Capital management: Two options to replenish equity capital.

  • Mapletree Logistics Trust’s aggregate leverage ratio (ALR) was 38.1% as of Sep 18. Mapletree Logistics Trust has to pace its expansion as it usually caps ALR at 40%.
    1. Divesting to rejuvenate portfolio of logistics assets. Mapletree Logistics Trust could step up divestments of low-yielding assets in Singapore, Malaysia, South Korea and Japan. Mapletree Logistics Trust usually distributes the gains from divestments to shareholders but re-invests capital in modern and high-specification logistics assets.
    2. Re-activated DRP. Mapletree Logistics Trust has re-introduced distribution reinvestment plan (DRP) with issue price at a discount of 2%. DRP gradually replenish equity capital with participation from both institutional and retail investors. DRP was well received with acceptance rate at 46-48% in 1HFY19.

Stock Impact

Cautious outlook.

  • Escalating trade tensions continue to weigh on business sentiment and could impact investment and trade, and dampen global growth. PMI (Manufacturing) has receded from 52.8 Dec 17 to 51.1 in Dec 18. In particular, PMI (Manufacturing) - Electronics has dropped from 53.2 to 49.8, staying below 50 for two consecutive months.
  • Management is carefully monitoring the evolving environment, but noted that their assets are largely used to support domestic consumption.

Focus on domestic consumption mitigates impact from trade conflict.
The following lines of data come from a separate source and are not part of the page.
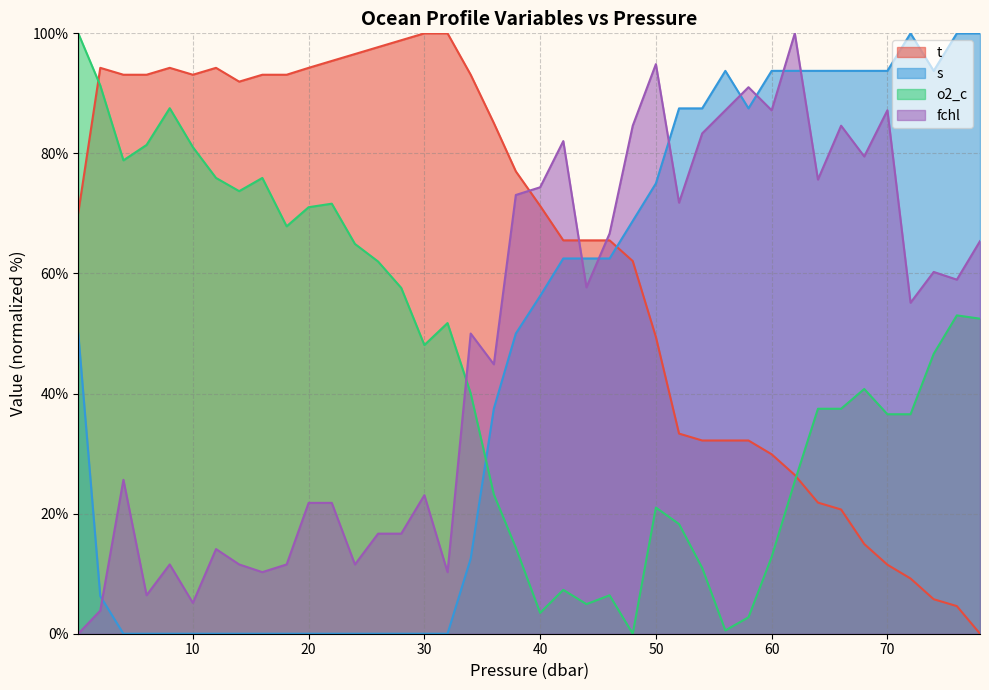

True or false: o2_c has a value of 43.2 at 20.

False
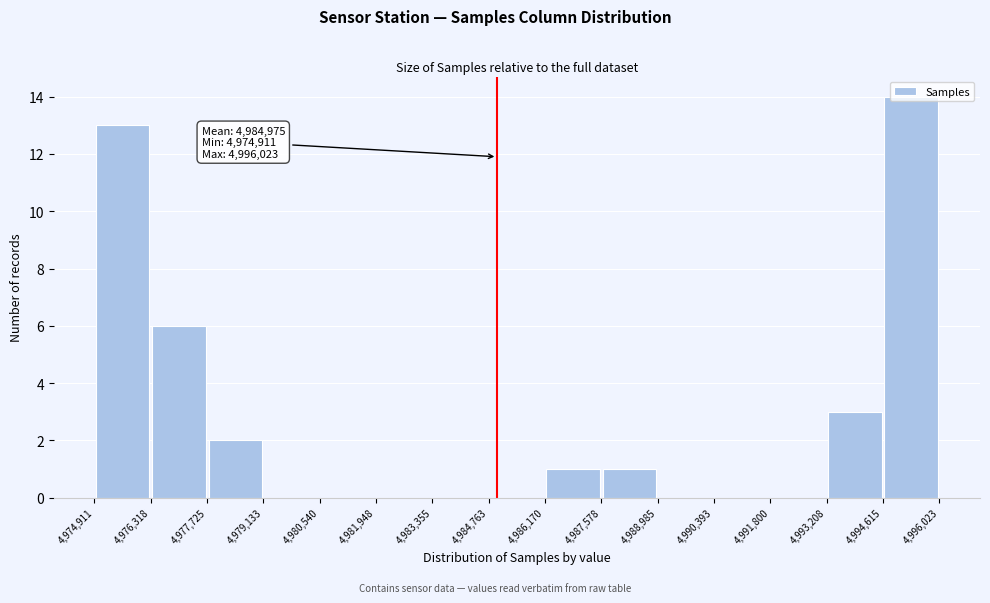

Over which range of the x-axis is the bar tallest?

4,994,615 to 4,996,023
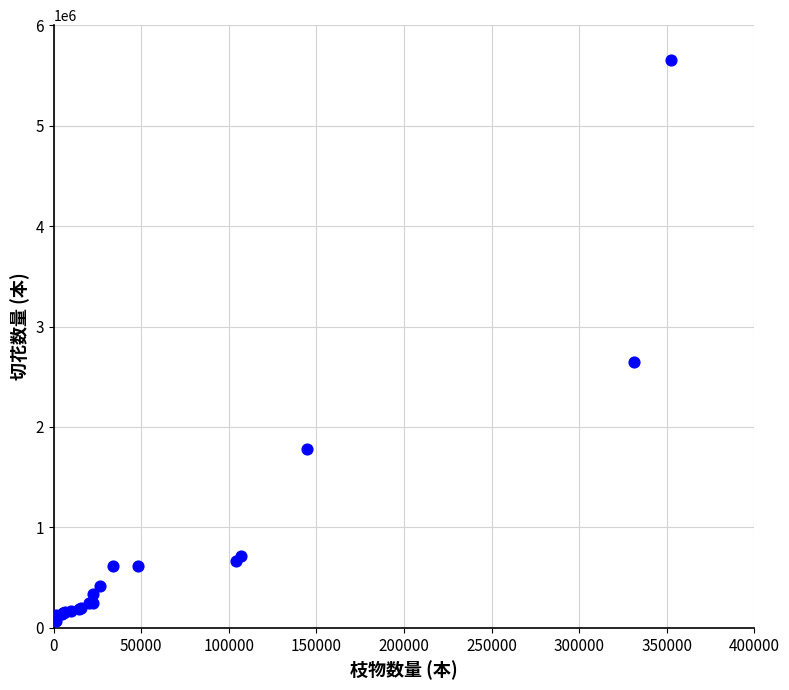

What Y value in the scatter plot is closest to 2858330?

2645342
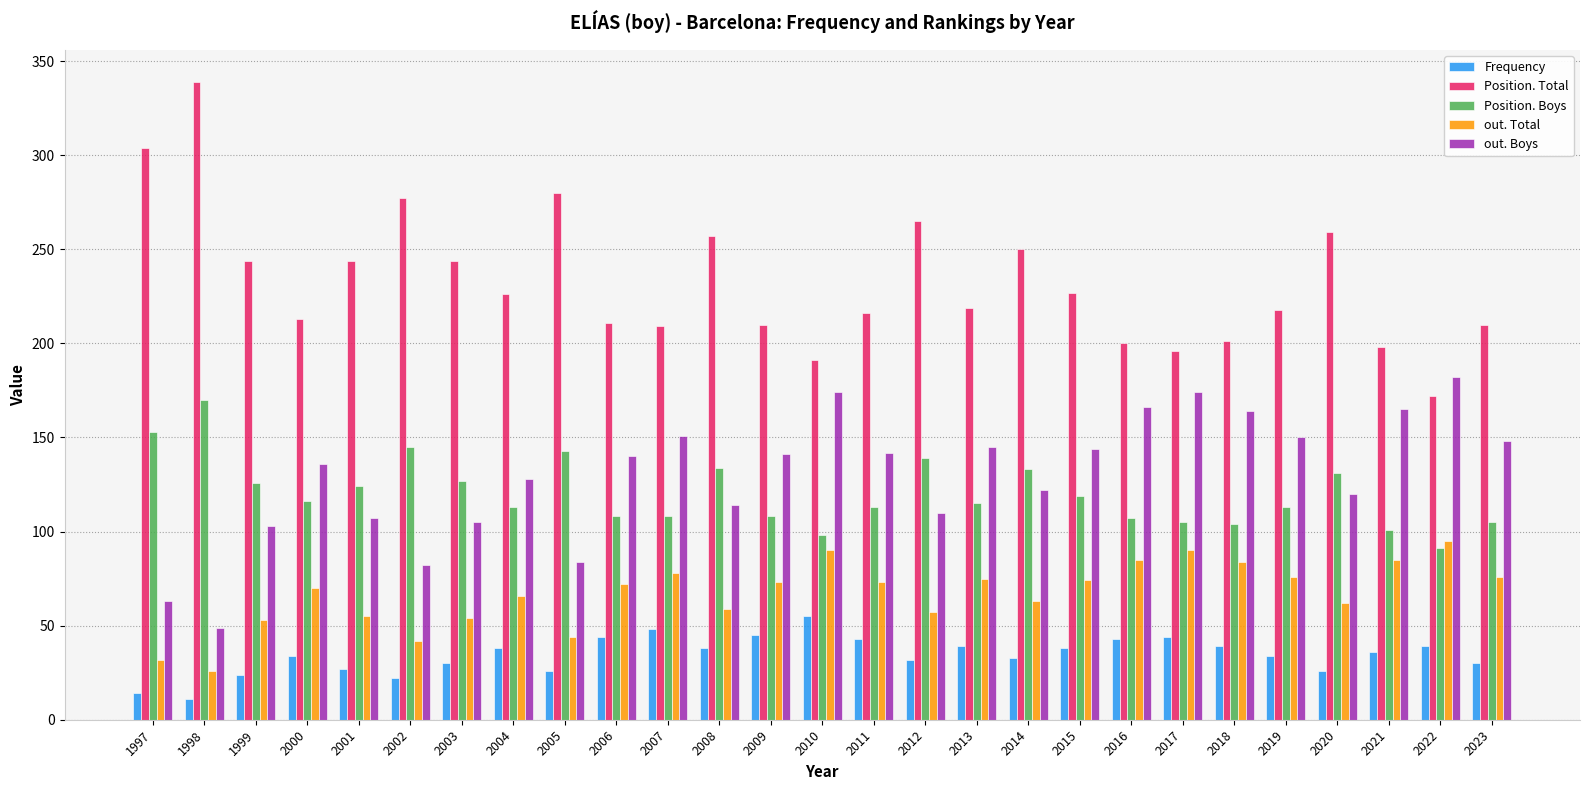

Between 2012 and 2016, which series saw the biggest shift?

Position. Total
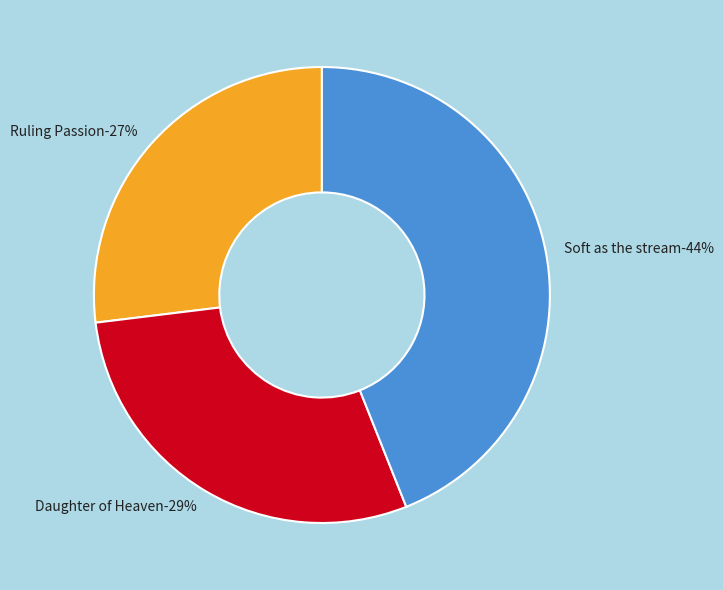

Rank the categories by value from highest to lowest.

Soft as the stream (id: 24138), Daughter of Heaven (id: 15974), Ruling Passion (id: 14790)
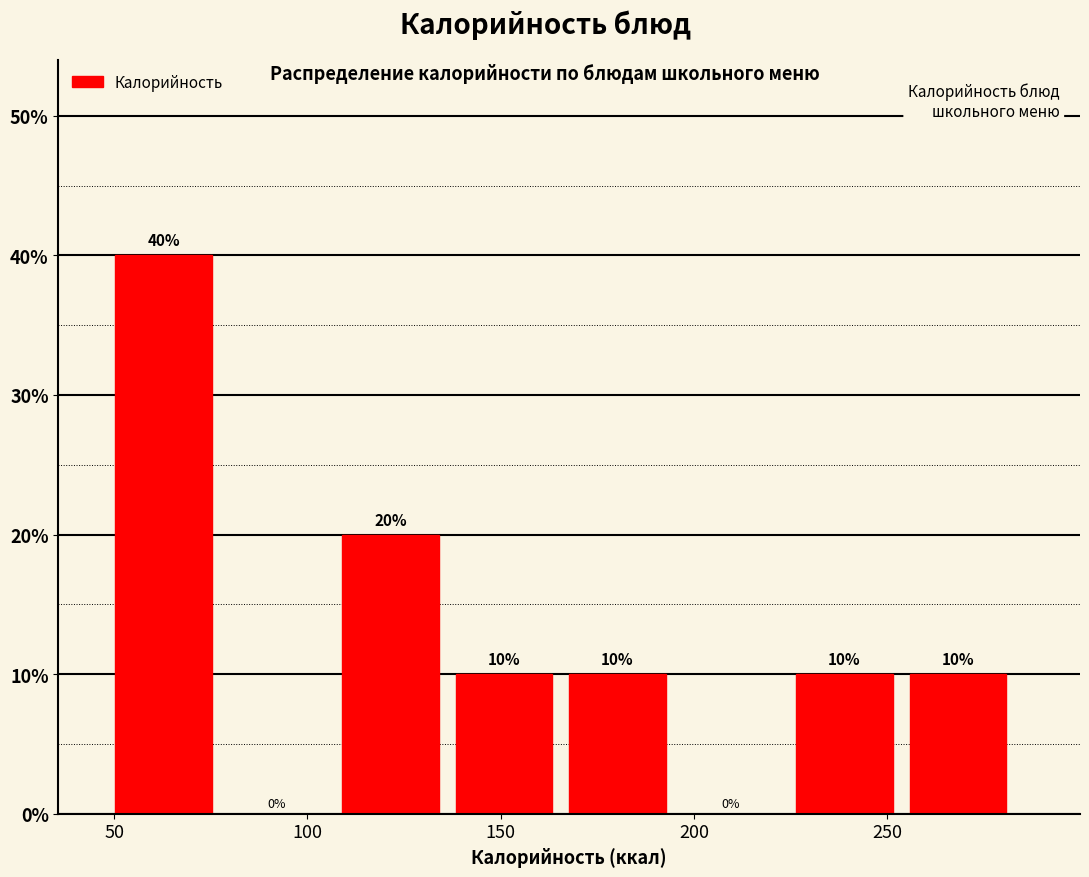

Reading left to right, list every bar in this chart as the range it spans on the x-axis followed by its height. The bar edges are not printed on the chart, so give them approximately, as read against the axis.

50 to 80: 40
80 to 110: 0
110 to 140: 20
140 to 170: 10
170 to 195: 10
195 to 225: 0
225 to 255: 10
255 to 285: 10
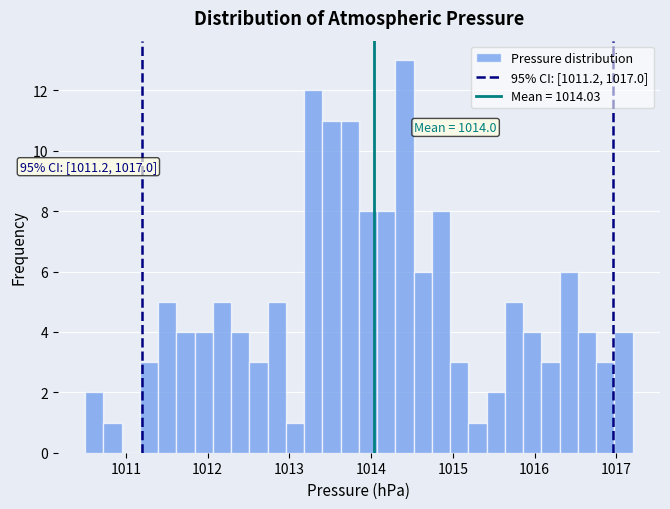

Around what value on the x-axis is the tallest bar? Give the approximate position of its centre, as read against the axis.

1014.4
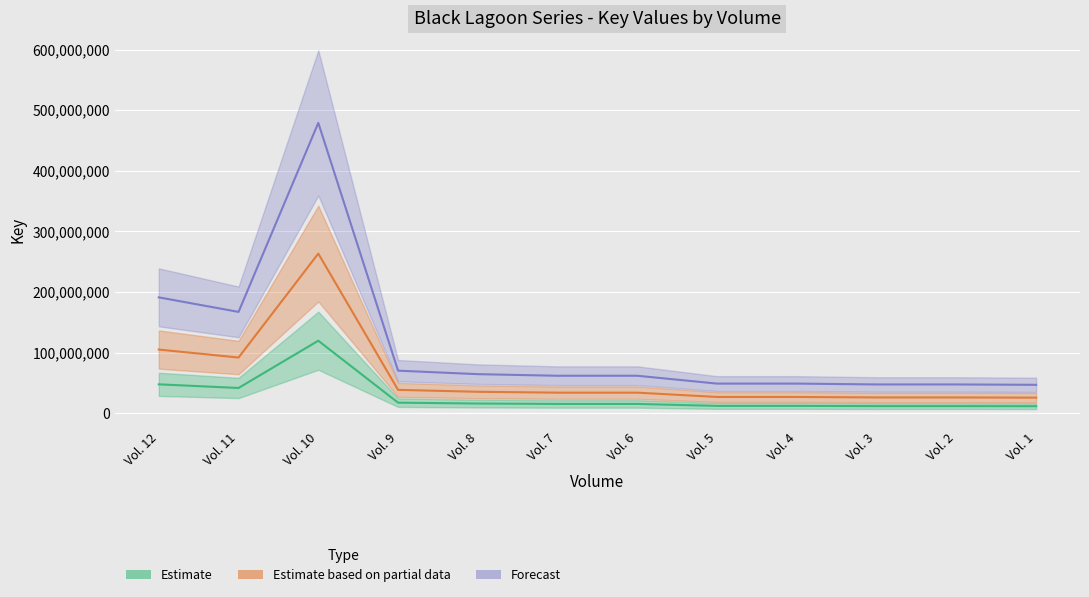

Is this an area chart (filled region under the line)?

No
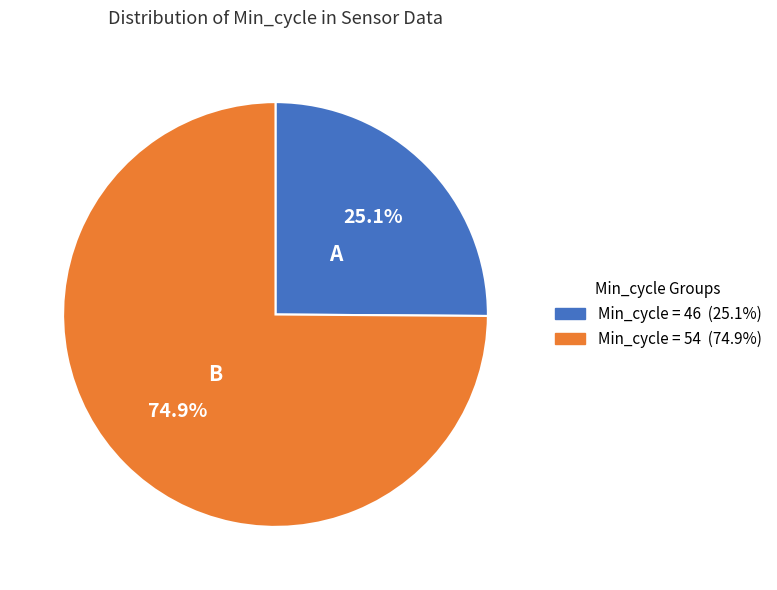

Is there a majority slice in this chart?

Yes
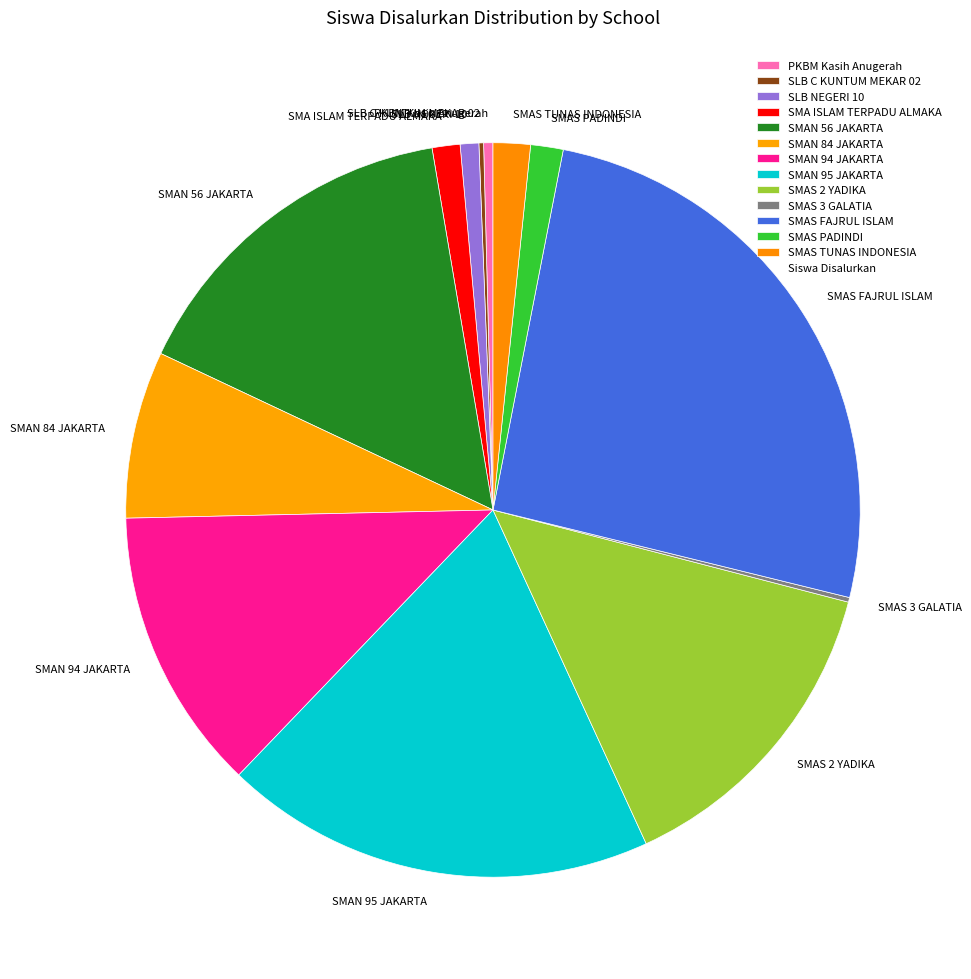

The SMAN 56 JAKARTA slice represents 15% of the pie. True or false?

True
  • Management gauges that Mapletree Logistics Trust’s exposure to domestic consumption is 80% compared to 20% for export-oriented activities. The estimation is based on goods carried in its portfolio of warehouses.
  • Mapletree Logistics Trust’s tenant mix is skewed towards consumer goods, which accounted for 66% of gross revenue (Food & Beverage 22%, electronics & IT 13%, consumer durables 12%, fashion, apparel & cosmetics 5% and etc.). The focus on domestic consumption would cushion potential negative impact from escalation in trade conflict.

Earnings Revision / Risk

  • We have trimmed 2019-21F DPU by 1-4%, factoring in recent acquisitions in Singapore and Vietnam, as well as equity fund raising in 1HFY19, and fine-tuning the rental assumptions.

Valuation / Recommendation

  • Maintain HOLD with higher target price of S$1.39. Our valuation is based on DDM (required rate of return: 6.8%, terminal growth: 1.5%). Entry price: S$1.26.

Share Price Catalyst

  • Positive newsflow on industrial rents and occupancy.